東レ ファイバー・産業資材事業部門/エアバッグをコロナ前以上に/プロジェクトIで70テーマ

2021年06月24日 (木曜日)

 東レのファイバー・産業資材事業部門は2021年度、エアバッグ用ナイロン66事業の業績を19年度以上の状態に回復させるとともに、衣料用ナイロン長繊維事業の黒字転換を計画する。次の工程に踏み込んで新規用途・客先の開拓を目指す“プロジェクトI(イノベーション)”を強化し、既に取り組んできた70テーマの早期具体化を急ぐ。

 20年度は新型コロナウイルス禍で苦戦を強いられ、好調だったエアバッグ事業にも上半期に一転、ブレーキがかかったものの、下半期から急回復し、現在は糸、生地、縫製の内外全拠点がフル操業を続けているという。

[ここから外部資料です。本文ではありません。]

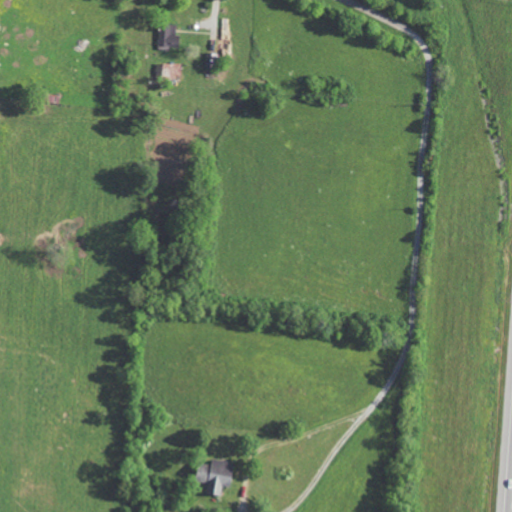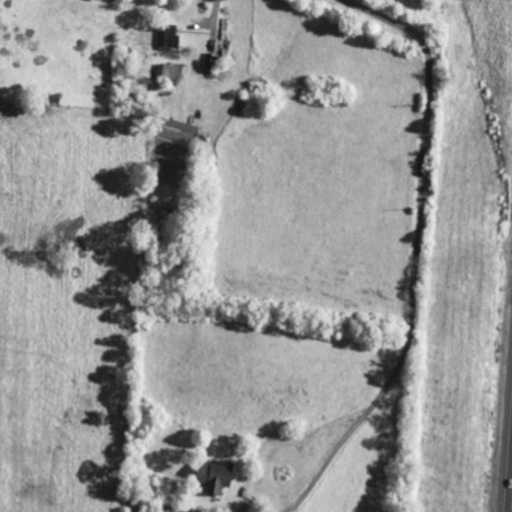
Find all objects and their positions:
building: (167, 36)
road: (402, 37)
road: (352, 426)
building: (214, 475)
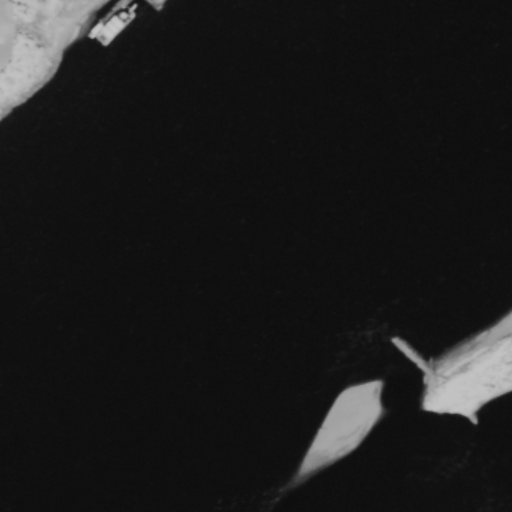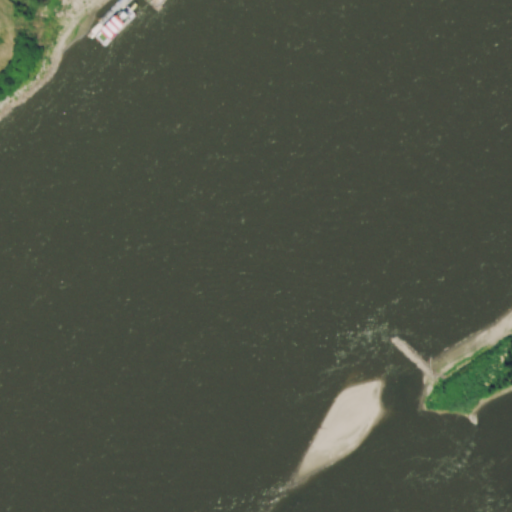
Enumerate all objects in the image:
park: (25, 39)
river: (256, 244)
river: (491, 506)
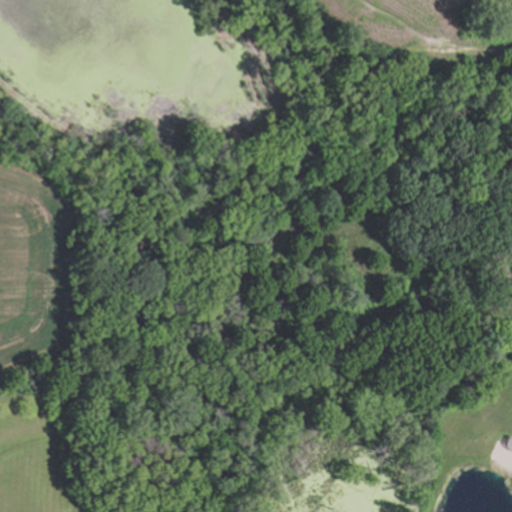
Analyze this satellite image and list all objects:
park: (245, 189)
road: (306, 217)
building: (508, 439)
park: (127, 446)
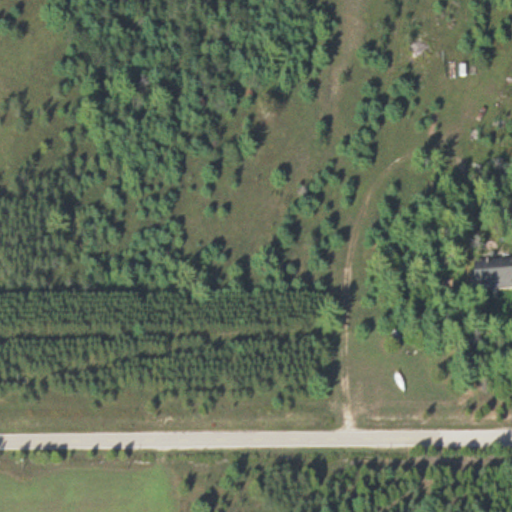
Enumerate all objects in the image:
building: (490, 279)
road: (256, 441)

 ファイバー事業では、原料高騰を見据えた先物買いでアクリル「トレロン」がタイトに推移している一方、パンストのインバウンド需要が消失した衣料用ナイロンが大苦戦に転じた。

 21年度は、エアバッグ事業で北米の原料メーカーがフォースマジュール(不可抗力)を表明しており、「ナイロン66原料を十分に調達できないのがもどかしい」(平井正夫ファイバー・産業資材事業部門長)状況を強いられているものの、19年度実績以上に業績を回復させる。

 プロジェクトIでは、既に40テーマを予算化し、30テーマも予算化に向け順調に開発が進展していると言う。ランニングシューズのアッパー、デニム、新タイプの防ダニわた、防獣ネット、高速道路用のコンクリート剥落防止ネットなどでスペックインに取り組んでおり、順調に進めば40テーマで13億円、70テーマで20億円の売り上げを計上できるという。

 衣料用ナイロンでは「想定よりも回復のペースが遅いが、下半期以降の回復を期待できる」とみており、大手アパレルやスポーツブランド向けの拡販でナイロン長繊維事業の損益を21年度で黒字浮上させる。

 優れた白度、トレーサビリティーが特徴の再生ポリエステル「&+(アンドプラス)}の70%を海外で生産しており、既に海外では玉不足気味の状態という。

 21年度はさまざまな用途への販売が滑り出しており、プロジェクトIの一環で開発中のカーシート用ニットを年明けから(糸売りではなく)テキスタイルで投入する。